PASSAGE TO READ
This claim by Hersh is fairly weak evidence. The main problems:
Its only evidence is a single anonymous source. Journalists use anonymous sources all the time, but it still makes it less credible than someone who's willing to stake their reputation on the claim. Some of Hersh's previous claims (like his ridiculous Bin Laden story) used anonymous sources, but the claims crumbled under internal contradictions.
Most of the story is unfalsifiable.
One of the few bits that could actually be falsified, doesn't support Hersh's claim.
I'm not saying this claim is guaranteed to be wrong, but it needs a lot more evidence before it's convincing.
Yeah, obviously, because how much you believe this story is based entirely on Hersh's reputation. Most of this story cannot be verified, so you're trusting that Hersh did his due diligence on this anonymous source to make sure they weren't a Russian agent or some nobody that was blowing smoke out of their ass. Hersh's previous work should be concerning in this regard. He's a journalist who seeks to attack US foreign policy no matter what. He'll always err on seeing the US as the Big Bad. Sometimes this leads to him being right like with Mai Lai, other times it leads him to be wrong like with Bin Laden or Syrian chemical weapons.
You're just more likely to trust him because he's claiming something that conforms to your preconceptions.
I did not guess based on my priors, I learned about all the instances in which US officials and presidents opposed, sanctioned, and threatened to stop the pipelines:
Obama administration opposed the pipeline
Trump administration sanctioned any company doing work on the pipeline
Biden administration made opposition to the pipeline a top priority
Biden said he was "determined to do whatever I can to prevent"

WORK TO DO
Copy word for word the part of the debate above about Hersh's claim that opens with the words containing "This claim by" and closes with "support Hersh's claim.".

SUPPLIED INFORMATION
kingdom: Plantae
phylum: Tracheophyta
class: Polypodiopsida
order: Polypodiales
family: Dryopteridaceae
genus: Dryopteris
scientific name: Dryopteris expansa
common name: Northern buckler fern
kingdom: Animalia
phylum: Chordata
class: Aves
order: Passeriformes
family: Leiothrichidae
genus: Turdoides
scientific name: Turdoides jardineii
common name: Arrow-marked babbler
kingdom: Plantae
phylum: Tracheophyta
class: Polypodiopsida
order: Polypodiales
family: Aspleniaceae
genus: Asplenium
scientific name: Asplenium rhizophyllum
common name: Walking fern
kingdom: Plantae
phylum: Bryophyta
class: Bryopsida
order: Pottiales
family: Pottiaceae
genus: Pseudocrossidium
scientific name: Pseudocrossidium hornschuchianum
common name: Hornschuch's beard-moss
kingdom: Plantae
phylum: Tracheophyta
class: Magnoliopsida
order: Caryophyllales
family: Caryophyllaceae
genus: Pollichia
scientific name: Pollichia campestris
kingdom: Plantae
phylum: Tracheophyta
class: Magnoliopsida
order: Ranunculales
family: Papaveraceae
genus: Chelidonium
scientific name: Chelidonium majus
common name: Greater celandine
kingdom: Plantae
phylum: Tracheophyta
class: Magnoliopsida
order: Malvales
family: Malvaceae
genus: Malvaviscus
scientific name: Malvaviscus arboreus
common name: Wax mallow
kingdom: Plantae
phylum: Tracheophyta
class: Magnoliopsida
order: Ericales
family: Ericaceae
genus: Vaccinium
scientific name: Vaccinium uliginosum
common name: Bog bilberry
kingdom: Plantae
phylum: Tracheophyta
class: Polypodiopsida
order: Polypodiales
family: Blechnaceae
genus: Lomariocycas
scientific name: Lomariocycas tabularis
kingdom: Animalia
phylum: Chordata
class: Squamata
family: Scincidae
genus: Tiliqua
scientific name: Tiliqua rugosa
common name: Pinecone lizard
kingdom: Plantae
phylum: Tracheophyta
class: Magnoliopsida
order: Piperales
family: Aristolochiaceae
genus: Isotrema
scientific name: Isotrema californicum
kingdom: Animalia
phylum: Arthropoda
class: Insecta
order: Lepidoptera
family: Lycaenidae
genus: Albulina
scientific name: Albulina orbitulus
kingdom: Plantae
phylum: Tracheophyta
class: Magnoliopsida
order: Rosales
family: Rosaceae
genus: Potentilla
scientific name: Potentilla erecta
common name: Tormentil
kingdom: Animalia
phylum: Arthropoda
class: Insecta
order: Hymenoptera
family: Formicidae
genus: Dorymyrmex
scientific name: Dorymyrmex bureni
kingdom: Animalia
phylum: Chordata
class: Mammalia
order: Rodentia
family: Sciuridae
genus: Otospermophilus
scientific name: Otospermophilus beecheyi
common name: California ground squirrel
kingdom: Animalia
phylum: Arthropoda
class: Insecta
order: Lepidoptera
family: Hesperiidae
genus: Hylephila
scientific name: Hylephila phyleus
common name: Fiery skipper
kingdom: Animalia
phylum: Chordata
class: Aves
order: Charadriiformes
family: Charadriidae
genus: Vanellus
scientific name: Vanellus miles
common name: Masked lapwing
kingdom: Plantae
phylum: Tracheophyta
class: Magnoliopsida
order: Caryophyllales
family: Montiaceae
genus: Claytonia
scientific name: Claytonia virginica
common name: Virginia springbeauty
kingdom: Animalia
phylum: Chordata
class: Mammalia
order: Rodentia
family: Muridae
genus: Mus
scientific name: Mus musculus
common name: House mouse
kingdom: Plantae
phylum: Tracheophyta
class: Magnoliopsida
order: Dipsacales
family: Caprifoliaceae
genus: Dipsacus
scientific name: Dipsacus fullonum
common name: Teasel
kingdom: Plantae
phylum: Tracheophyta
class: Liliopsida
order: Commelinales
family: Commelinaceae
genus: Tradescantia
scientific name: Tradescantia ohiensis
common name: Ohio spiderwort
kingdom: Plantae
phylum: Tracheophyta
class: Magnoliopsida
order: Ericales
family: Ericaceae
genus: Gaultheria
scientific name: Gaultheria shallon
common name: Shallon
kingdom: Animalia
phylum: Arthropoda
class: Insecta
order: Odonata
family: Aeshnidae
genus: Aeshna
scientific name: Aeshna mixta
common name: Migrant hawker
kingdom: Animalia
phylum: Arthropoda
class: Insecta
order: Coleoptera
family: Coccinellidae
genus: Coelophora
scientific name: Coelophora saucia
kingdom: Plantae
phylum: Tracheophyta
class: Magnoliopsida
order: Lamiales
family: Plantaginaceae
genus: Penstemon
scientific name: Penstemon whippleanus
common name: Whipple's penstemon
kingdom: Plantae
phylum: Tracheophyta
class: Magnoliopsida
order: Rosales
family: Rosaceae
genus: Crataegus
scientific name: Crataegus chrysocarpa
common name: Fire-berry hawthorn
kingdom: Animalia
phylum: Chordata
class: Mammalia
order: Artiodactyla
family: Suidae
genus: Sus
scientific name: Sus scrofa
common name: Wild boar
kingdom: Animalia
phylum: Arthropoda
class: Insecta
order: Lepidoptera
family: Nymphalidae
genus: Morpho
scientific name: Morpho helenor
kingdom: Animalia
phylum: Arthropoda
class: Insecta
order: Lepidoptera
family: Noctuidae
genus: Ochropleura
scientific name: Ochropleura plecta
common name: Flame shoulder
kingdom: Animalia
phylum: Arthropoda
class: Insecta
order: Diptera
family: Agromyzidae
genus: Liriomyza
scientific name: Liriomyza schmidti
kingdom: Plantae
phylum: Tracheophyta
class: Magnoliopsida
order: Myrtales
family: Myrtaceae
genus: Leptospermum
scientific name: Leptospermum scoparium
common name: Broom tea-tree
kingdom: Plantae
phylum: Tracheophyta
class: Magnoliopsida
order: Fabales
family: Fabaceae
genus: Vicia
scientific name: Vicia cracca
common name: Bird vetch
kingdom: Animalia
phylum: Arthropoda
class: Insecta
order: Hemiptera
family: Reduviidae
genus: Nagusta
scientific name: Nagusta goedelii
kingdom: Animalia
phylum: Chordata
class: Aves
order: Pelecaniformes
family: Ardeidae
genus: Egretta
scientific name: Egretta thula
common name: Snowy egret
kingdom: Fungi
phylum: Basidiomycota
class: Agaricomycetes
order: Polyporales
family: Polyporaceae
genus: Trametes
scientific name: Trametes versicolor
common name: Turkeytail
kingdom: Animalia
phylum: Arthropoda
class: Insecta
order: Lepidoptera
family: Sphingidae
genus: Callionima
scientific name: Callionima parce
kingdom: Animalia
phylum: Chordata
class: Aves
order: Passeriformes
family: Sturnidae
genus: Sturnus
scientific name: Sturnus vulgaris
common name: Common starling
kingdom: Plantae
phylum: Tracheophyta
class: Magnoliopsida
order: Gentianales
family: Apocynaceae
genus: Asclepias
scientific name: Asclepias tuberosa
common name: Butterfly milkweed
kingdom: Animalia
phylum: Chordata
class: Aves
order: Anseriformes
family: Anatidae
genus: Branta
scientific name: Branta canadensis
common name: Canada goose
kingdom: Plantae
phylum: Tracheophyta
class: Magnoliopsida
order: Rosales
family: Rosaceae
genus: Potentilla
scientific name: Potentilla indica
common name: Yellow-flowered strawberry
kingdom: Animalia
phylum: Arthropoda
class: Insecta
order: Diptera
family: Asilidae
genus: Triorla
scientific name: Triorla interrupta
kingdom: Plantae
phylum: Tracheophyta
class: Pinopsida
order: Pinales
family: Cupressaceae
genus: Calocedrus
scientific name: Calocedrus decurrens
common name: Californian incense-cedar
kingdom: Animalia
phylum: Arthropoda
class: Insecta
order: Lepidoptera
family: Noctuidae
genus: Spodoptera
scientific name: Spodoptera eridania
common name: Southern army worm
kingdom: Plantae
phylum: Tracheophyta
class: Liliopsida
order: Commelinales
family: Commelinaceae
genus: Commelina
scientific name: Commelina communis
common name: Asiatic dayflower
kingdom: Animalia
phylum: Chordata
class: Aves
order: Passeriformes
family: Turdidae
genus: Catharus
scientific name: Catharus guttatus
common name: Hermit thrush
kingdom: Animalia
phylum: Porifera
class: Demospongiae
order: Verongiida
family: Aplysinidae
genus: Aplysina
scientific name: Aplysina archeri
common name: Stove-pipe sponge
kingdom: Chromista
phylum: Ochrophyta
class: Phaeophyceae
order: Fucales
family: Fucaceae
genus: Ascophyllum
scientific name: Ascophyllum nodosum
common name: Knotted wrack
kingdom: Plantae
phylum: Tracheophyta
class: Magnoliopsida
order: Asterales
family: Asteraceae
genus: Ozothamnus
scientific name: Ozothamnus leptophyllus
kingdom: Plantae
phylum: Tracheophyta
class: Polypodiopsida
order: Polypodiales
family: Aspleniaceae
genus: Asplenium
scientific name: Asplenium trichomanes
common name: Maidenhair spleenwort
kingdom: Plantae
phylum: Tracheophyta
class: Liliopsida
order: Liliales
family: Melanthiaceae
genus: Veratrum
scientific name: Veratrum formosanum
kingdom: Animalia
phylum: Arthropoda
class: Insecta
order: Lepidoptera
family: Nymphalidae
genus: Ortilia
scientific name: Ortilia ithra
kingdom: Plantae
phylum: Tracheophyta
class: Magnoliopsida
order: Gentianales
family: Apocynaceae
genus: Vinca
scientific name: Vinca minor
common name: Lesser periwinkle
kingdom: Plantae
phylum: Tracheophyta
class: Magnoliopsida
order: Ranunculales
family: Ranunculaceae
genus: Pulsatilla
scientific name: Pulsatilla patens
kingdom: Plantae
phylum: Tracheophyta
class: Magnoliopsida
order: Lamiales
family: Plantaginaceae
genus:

TASK RESPONSE
This claim by Hersh is fairly weak evidence. The main problems:
Its only evidence is a single anonymous source. Journalists use anonymous sources all the time, but it still makes it less credible than someone who's willing to stake their reputation on the claim. Some of Hersh's previous claims (like his ridiculous Bin Laden story) used anonymous sources, but the claims crumbled under internal contradictions.
Most of the story is unfalsifiable.
One of the few bits that could actually be falsified, doesn't support Hersh's claim.